Thanks again for your help.
I've now uploaded the unfiltered version of the PC-to-Android capture file. (But I had to delete the filtered version to do it due to my storage quota as a guest on that site.)
https://www.cloudshark.org/captures/d708bfed5490
Let's focus on the PC-to-Android setup. I assume that the PC is connected via a wire to the network (wired Ethernet to the switch/wireless router) and the Android is connected to the network through WiFi. Is this correct?
I assume this setup remains the same during all your testing (Android-to-PC and PC-to-Android).
Since you are capturing the packets on the PC (10.2.2.20), then you cannot provide the WiFi capture frames which is unfortunate. But if you can access the configuration of the WiFi router, then some things to check:
Fragmentation threshold = 2346
RTS Threshold = 2347
If your Android supports WiFi at 5Ghz, change the WiFi network to 5GHz. I don't think it is an RF issue since the Android-to-PC speeds are okay, but it never hurts to remove as many variables as possible.
I also looked at your new capture and unfortunately it does not provide any new information.
OK, I think I've figured it out. Amato_C's suggestion of creating a column showing DeltaTime was very revealing.
Things start off running fairly OK except that the Android device keeps reporting a larger and larger window size, until it hits what is apparently its limit at 522176 bytes (1/2 MB!) around packet number 658. Then it starts sending [TCP Window Update] packets at packet number 698. Then everything goes horribly wrong, with long delays of approx. 300 ms. again and again.
So then I realize that the problem is presumably something as banal as my Android app not being able to process the incoming messages as fast as they're arriving, so the input buffer fills up. I've tried running a cpu profiler (Google's Traceview), and if I'm interpreting the results correctly, the Android device is running with 100% cpu time, partly in my app, partly in Java NIO, partly doing garbage collection, plus some other minor things.
I'll change my test programs (PC and Android) to use fewer and larger messages, and see if that doesn't fix, or at least significantly alleviate, the performance problem.
Amato_C: First off, sorry for not having seen the comment you posted yesterday, before I posted my last comment.
And thank you very much for your time.
This is driving me CRAZY.
I changed my test programs, and now the Android app is not cpu-bound, and it no longer reports increasing window size in the ACKs - the window size now varies between 25 and 29 KB.
But the performance problem remains. Throughput is miserable, and there are many, many 300 ms. pauses.
As for your recommendations:
WiFi router - Fragmentation threshold = 2346 - yes.
WiFi router - RTS Threshold = 2347 - no, it was also 2346. I changed it to 2347 but that didn't seem to change anything.
Android device - change the WiFi network to 5GHz. - I don't see any setting like that on the two Android devices I'm playing with.

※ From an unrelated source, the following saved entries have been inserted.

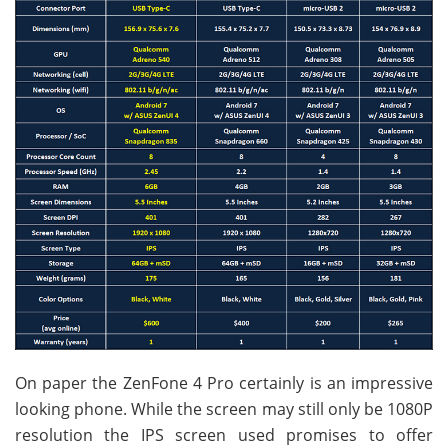
On paper the ZenFone 4 Pro certainly is an impressive
looking phone. While the screen may still only be 1080P
resolution the IPS screen used promises to offer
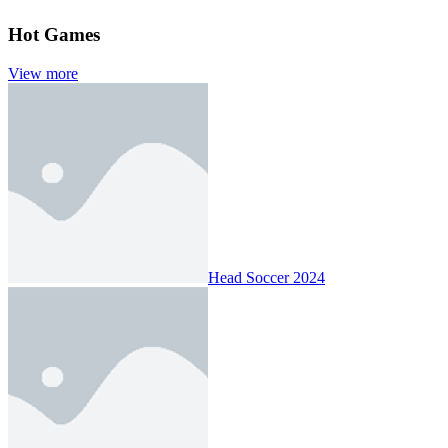
Hot Games
View more
Head Soccer 2024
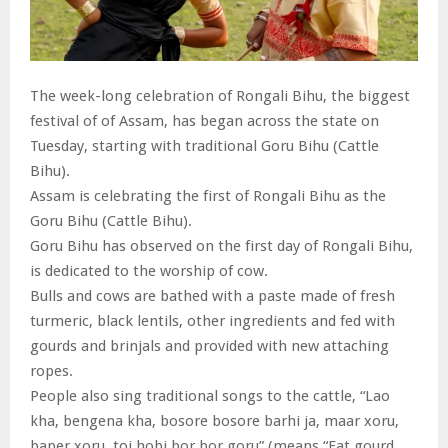
The week-long celebration of Rongali Bihu, the biggest
festival of of Assam, has began across the state on
Tuesday, starting with traditional Goru Bihu (Cattle
Bihu).
Assam is celebrating the first of Rongali Bihu as the
Goru Bihu (Cattle Bihu).
Goru Bihu has observed on the first day of Rongali Bihu,
is dedicated to the worship of cow.
Bulls and cows are bathed with a paste made of fresh
turmeric, black lentils, other ingredients and fed with
gourds and brinjals and provided with new attaching
ropes.
People also sing traditional songs to the cattle, “Lao
kha, bengena kha, bosore bosore barhi ja, maar xoru,
baper xoru, toi hobi bor bor goru” (means “Eat gourd,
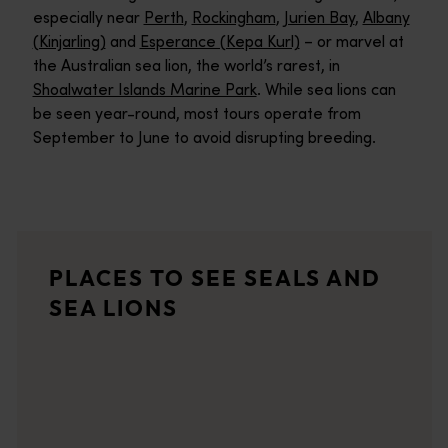
especially near
Perth
,
Rockingham
,
Jurien Bay
,
Albany
(Kinjarling)
and
Esperance (Kepa Kurl)
– or marvel at
the Australian sea lion, the world’s rarest, in
Shoalwater Islands Marine Park
. While sea lions can
be seen year-round, most tours operate from
September to June to avoid disrupting breeding.
Jurien Bay
Jurien Bay has earned a place in the hearts of Perth holidaymak
Jurien Bay Marine Park
PLACES TO SEE SEALS AND
The Jurien Bay Marine Park is located between 200 to 300 kilome
SEA LIONS
Abrolhos Islands
<p>Escape to the remote Abrolhos Islands, home to a unique mari
Dongara Port Denison Beaches
There's plenty on offer at the beaches of the twin towns of Do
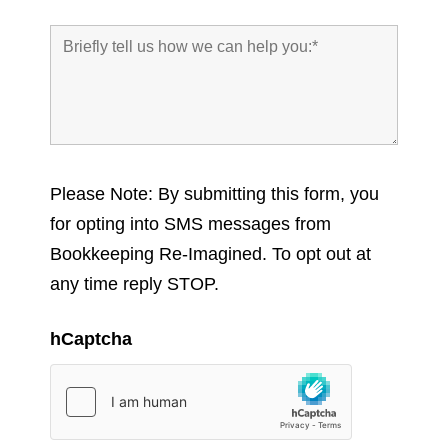
Please Note: By submitting this form, you
for opting into SMS messages from
Bookkeeping Re-Imagined. To opt out at
any time reply STOP.
hCaptcha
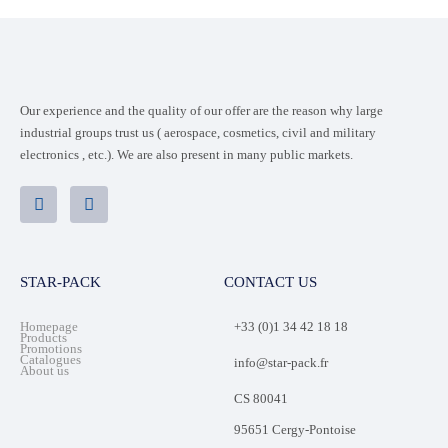
Our experience and the quality of our offer are the reason why large
industrial groups trust us ( aerospace, cosmetics, civil and military
electronics , etc.). We are also present in many public markets.
STAR-PACK
CONTACT US
Homepage
+33 (0)1 34 42 18 18
Products
Promotions
Catalogues
info@star-pack.fr
About us
CS 80041
95651 Cergy-Pontoise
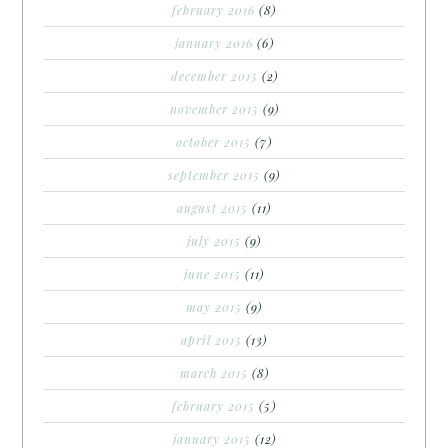
february 2016
(8)
january 2016
(6)
december 2015
(2)
november 2015
(9)
october 2015
(7)
september 2015
(9)
august 2015
(11)
july 2015
(9)
june 2015
(11)
may 2015
(9)
april 2015
(13)
march 2015
(8)
february 2015
(5)
january 2015
(12)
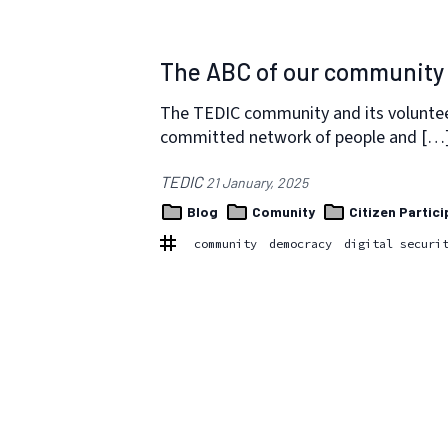
The ABC of our community 
The TEDIC community and its volunteers
committed network of people and […
TEDIC
21 January, 2025
Blog
Comunity
Citizen Partici
community
democracy
digital securi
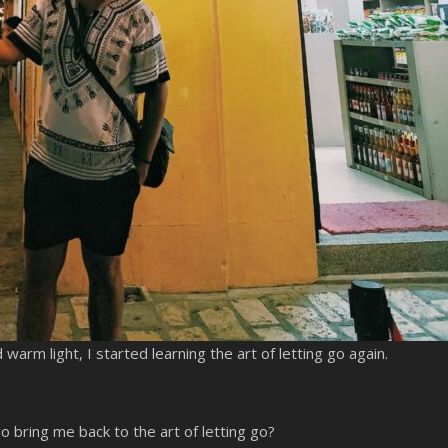
arm light, I started learning the art of letting go again.
o bring me back to the art of letting go?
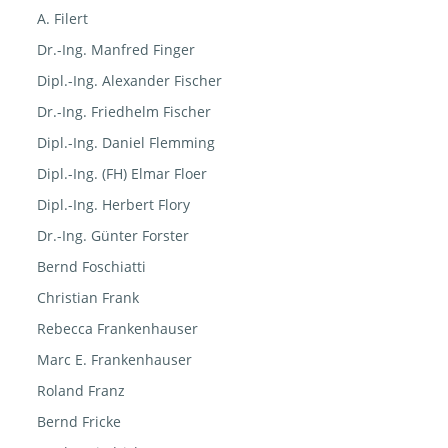
A. Filert
Dr.-Ing. Manfred Finger
Dipl.-Ing. Alexander Fischer
Dr.-Ing. Friedhelm Fischer
Dipl.-Ing. Daniel Flemming
Dipl.-Ing. (FH) Elmar Floer
Dipl.-Ing. Herbert Flory
Dr.-Ing. Günter Forster
Bernd Foschiatti
Christian Frank
Rebecca Frankenhauser
Marc E. Frankenhauser
Roland Franz
Bernd Fricke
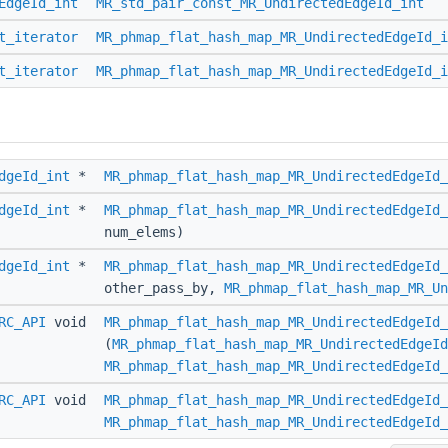
EdgeId_int
MR_std_pair_const_MR_UndirectedEdgeId_int
t_iterator
MR_phmap_flat_hash_map_MR_UndirectedEdgeId_i
t_iterator
MR_phmap_flat_hash_map_MR_UndirectedEdgeId_i
dgeId_int
*
MR_phmap_flat_hash_map_MR_UndirectedEdgeId_
dgeId_int
*
MR_phmap_flat_hash_map_MR_UndirectedEdgeId_
num_elems)
dgeId_int
*
MR_phmap_flat_hash_map_MR_UndirectedEdgeId_
other_pass_by,
MR_phmap_flat_hash_map_MR_Un
RC_API
void
MR_phmap_flat_hash_map_MR_UndirectedEdgeId_
(
MR_phmap_flat_hash_map_MR_UndirectedEdgeId
MR_phmap_flat_hash_map_MR_UndirectedEdgeId_
RC_API
void
MR_phmap_flat_hash_map_MR_UndirectedEdgeId_
MR_phmap_flat_hash_map_MR_UndirectedEdgeId_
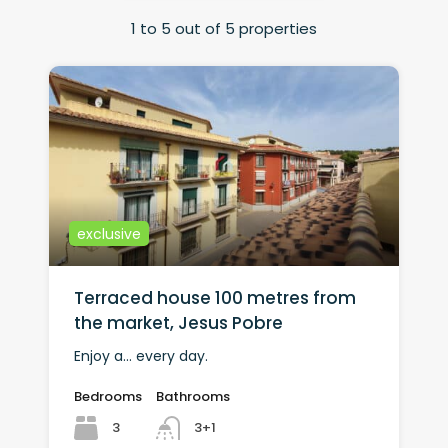
1
to
5
out of
5
properties
exclusive
Terraced house 100 metres from
the market, Jesus Pobre
Enjoy a... every day.
Bedrooms
Bathrooms
3
3+1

I've uploaded another Wireshark log.
https://www.cloudshark.org/captures/07005a922a42
One thing I think I'm seeing is that as long as the PC is sending packets of 1514 bytes (Len=1448) things are marching along OK. But as soon as the PC sends a packet larger than 1514 things go wrong.

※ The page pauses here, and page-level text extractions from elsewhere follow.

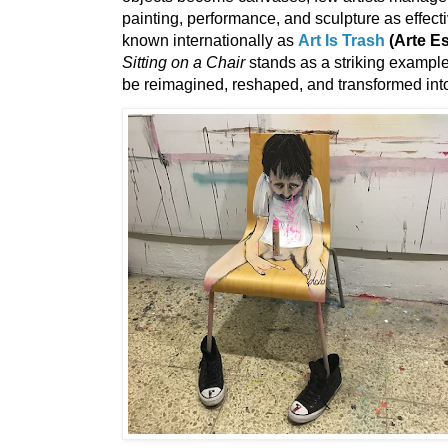
painting, performance, and sculpture as effect
known internationally as
Art Is Trash
(Arte E
Sitting on a Chair
stands as a striking exampl
be reimagined, reshaped, and transformed int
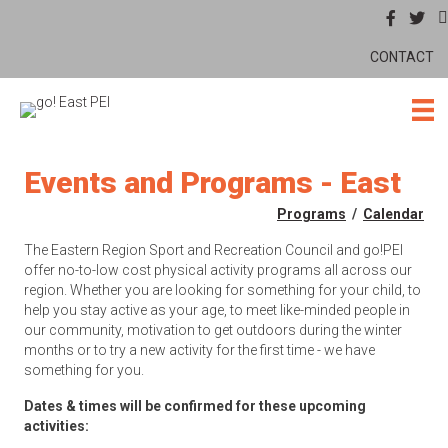
CONTACT
Events and Programs - East
Programs
/
Calendar
The Eastern Region Sport and Recreation Council and go!PEI
offer no-to-low cost physical activity programs all across our
region. Whether you are looking for something for your child, to
help you stay active as your age, to meet like-minded people in
our community, motivation to get outdoors during the winter
months or to try a new activity for the first time - we have
something for you.
Dates & times will be confirmed for these upcoming
activities:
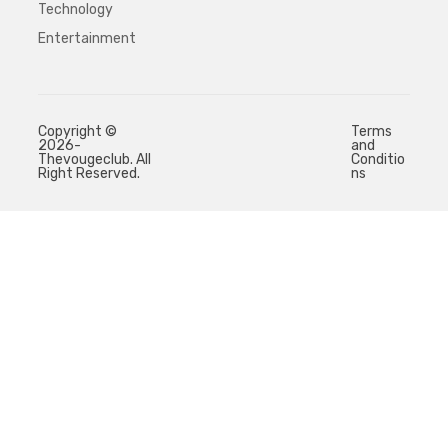
Technology
Entertainment
Copyright ©
Terms
2026-
and
Thevougeclub. All
Conditio
Right Reserved.
ns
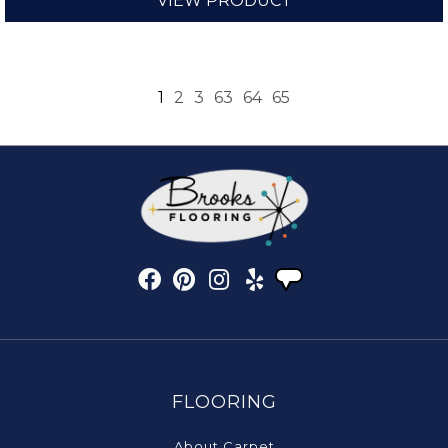
VIEW PRODUCT
1
2
3
63
64
65
FLOORING
About Carpet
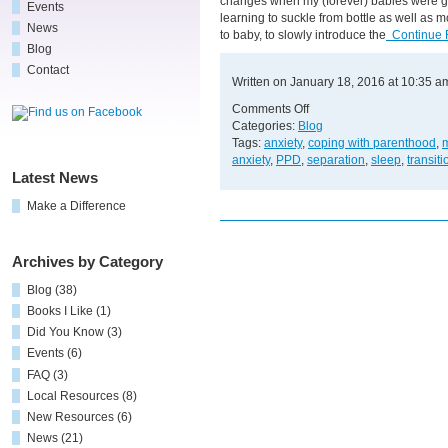
changes when my (forever) babies were gr
Events
learning to suckle from bottle as well as m
News
to baby, to slowly introduce the
Continue 
Blog
Contact
Written on January 18, 2016 at 10:35 a
on
Comments Off
“Easy
Categories:
Blog
Does
Tags:
anxiety
,
coping with parenthood
,
m
It”
anxiety
,
PPD
,
separation
,
sleep
,
transiti
Latest News
Make a Difference
Archives by Category
Blog
(38)
Books I Like
(1)
Did You Know
(3)
Events
(6)
FAQ
(3)
Local Resources
(8)
New Resources
(6)
News
(21)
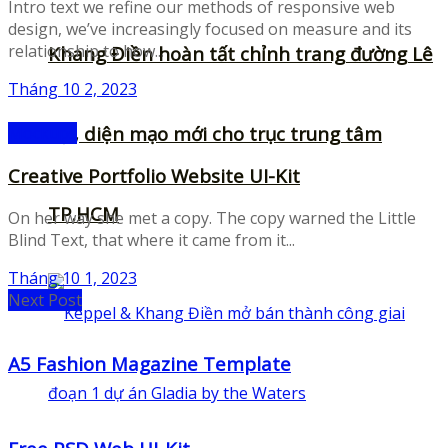
Intro text we refine our methods of responsive web
design, we’ve increasingly focused on measure and its
relationship to how...
Khang Điền hoàn tất chỉnh trang đường Lê
Tháng 10 2, 2023
Lợi, diện mạo mới cho trục trung tâm
Mockups
Creative Portfolio Website UI-Kit
TP.HCM
On her way she met a copy. The copy warned the Little
Blind Text, that where it came from it...
Tháng 10 1, 2023
Next Post
A5 Fashion Magazine Template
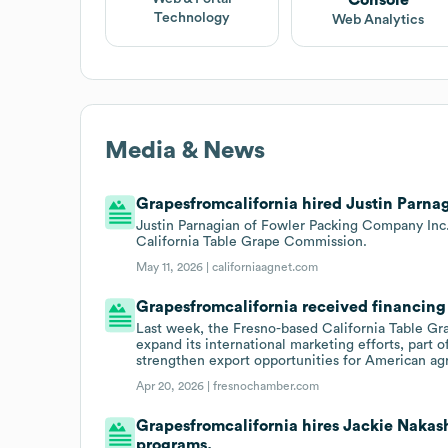
Technology
Web Analytics
Media & News
Grapesfromcalifornia hired Justin Parnag
Justin Parnagian of Fowler Packing Company Inc.
California Table Grape Commission.
May 11, 2026 |
californiaagnet.com
Grapesfromcalifornia received financing 
Last week, the Fresno-based California Table Gr
expand its international marketing efforts, part 
strengthen export opportunities for American agr
Apr 20, 2026 |
fresnochamber.com
Grapesfromcalifornia hires Jackie Nakash
programs.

For example, packets numbers 286, 288, 290 and 292 are accepted OK, Then packet 294 is larger than 1514 bytes, and this causes Dup ACKs and a retransmission (packet 302).

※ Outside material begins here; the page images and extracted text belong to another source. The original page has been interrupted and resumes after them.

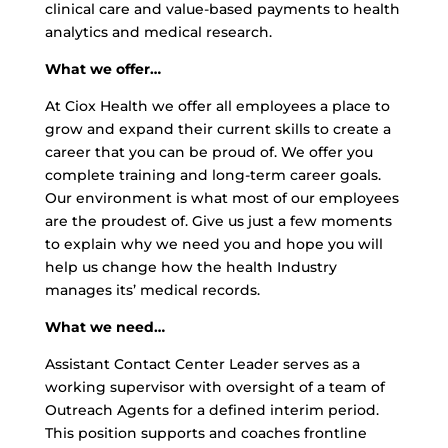
clinical care and value-based payments to health
analytics and medical research.
What we offer…
At Ciox Health we offer all employees a place to
grow and expand their current skills to create a
career that you can be proud of. We offer you
complete training and long-term career goals.
Our environment is what most of our employees
are the proudest of. Give us just a few moments
to explain why we need you and hope you will
help us change how the health Industry
manages its’ medical records.
What we need…
Assistant Contact Center Leader serves as a
working supervisor with oversight of a team of
Outreach Agents for a defined interim period.
This position supports and coaches frontline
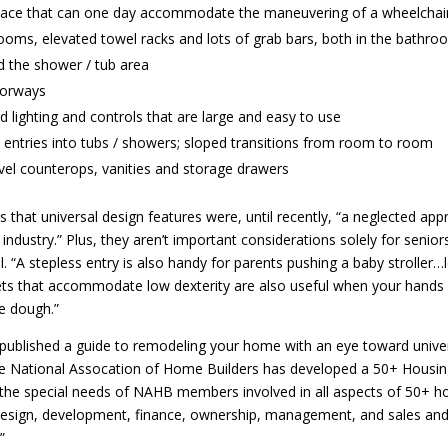
ace that can one day accommodate the maneuvering of a wheelchair
ooms, elevated towel racks and lots of grab bars, both in the bathr
nd the shower / tub area
orways
 lighting and controls that are large and easy to use
 entries into tubs / showers; sloped transitions from room to room
vel counterops, vanities and storage drawers
 that universal design features were, until recently, “a neglected app
 industry.” Plus, they aren’t important considerations solely for senior
. “A stepless entry is also handy for parents pushing a baby stroller…
ets that accommodate low dexterity are also useful when your hands 
e dough.”
ublished a guide to remodeling your home with an eye toward unive
e National Assocation of Home Builders has developed a 50+ Housin
 the special needs of NAHB members involved in all aspects of 50+ h
design, development, finance, ownership, management, and sales an
”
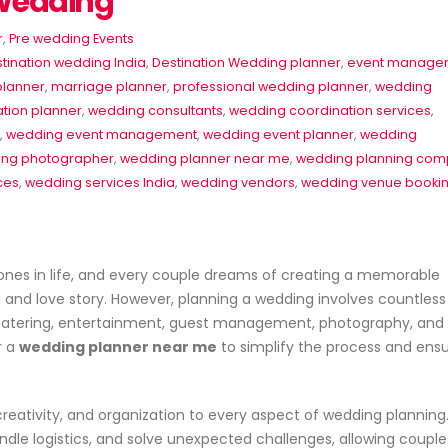
 Wedding
r
,
Pre wedding Events
tination wedding India
,
Destination Wedding planner
,
event manage
planner
,
marriage planner
,
professional wedding planner
,
wedding
tion planner
,
wedding consultants
,
wedding coordination services
,
,
wedding event management
,
wedding event planner
,
wedding
ng photographer
,
wedding planner near me
,
wedding planning co
ces
,
wedding services India
,
wedding vendors
,
wedding venue booki
es
Event Planner Near Me – Find
🎉 Professional Event Plann
ones in life, and every couple dreams of creating a memorable
the Best Event Planning
for All Occasions
le, and love story. However, planning a wedding involves countless
Services with EventsWeb
June 22, 2026
n, catering, entertainment, guest management, photography, and
June 15, 2026
r a
wedding planner near me
to simplify the process and ens
Corporate Event P
🎉 Discover Best Event
Delhi – Profession
b
Management in Delhi With
Management by 
Event Web
June 20, 2026
creativity, and organization to every aspect of wedding planning
June 13, 2026
dle logistics, and solve unexpected challenges, allowing coupl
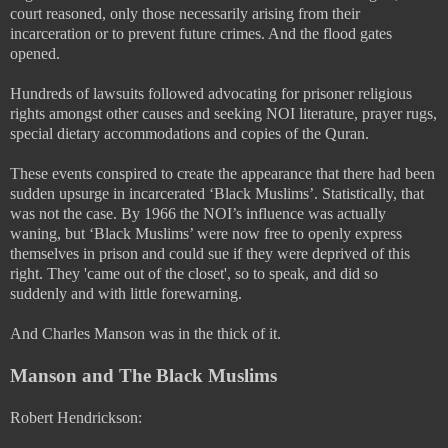
court reasoned, only those necessarily arising from their
incarceration or to prevent future crimes. And the flood gates
opened.
Hundreds of lawsuits followed advocating for prisoner religious
rights amongst other causes and seeking NOI literature, prayer rugs,
special dietary accommodations and copies of the Quran.
These events conspired to create the appearance that there had been
sudden upsurge in incarcerated ‘Black Muslims’. Statistically, that
was not the case. By 1966 the NOI’s influence was actually
waning, but ‘Black Muslims’ were now free to openly express
themselves in prison and could sue if they were deprived of this
right. They 'came out of the closet', so to speak, and did so
suddenly and with little forewarning.
And Charles Manson was in the thick of it.
Manson and The Black Muslims
Robert Hendrickson:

And about packet 302, it's apparently a retransmission of packet 294 (Seq=206001), but it's only half the size????
I'd really appreciate it if you have any new suggestions, thanks.
"But as soon as the PC sends a packet larger than 1514 things go wrong. " Well, as posted in your initial thread my suggestion is to turn off TCP Segmentation Offload if this is causing you problems in the communication towards the android device
@mrEEde Yes, I think the same.
Thaks again to all who answered. I've apparently been going around in circles despite having been given a correct suggestion by @mrEEde a couple of days ago. (But I've certainly learned a lot about TCP and Wireshark, so that's good.)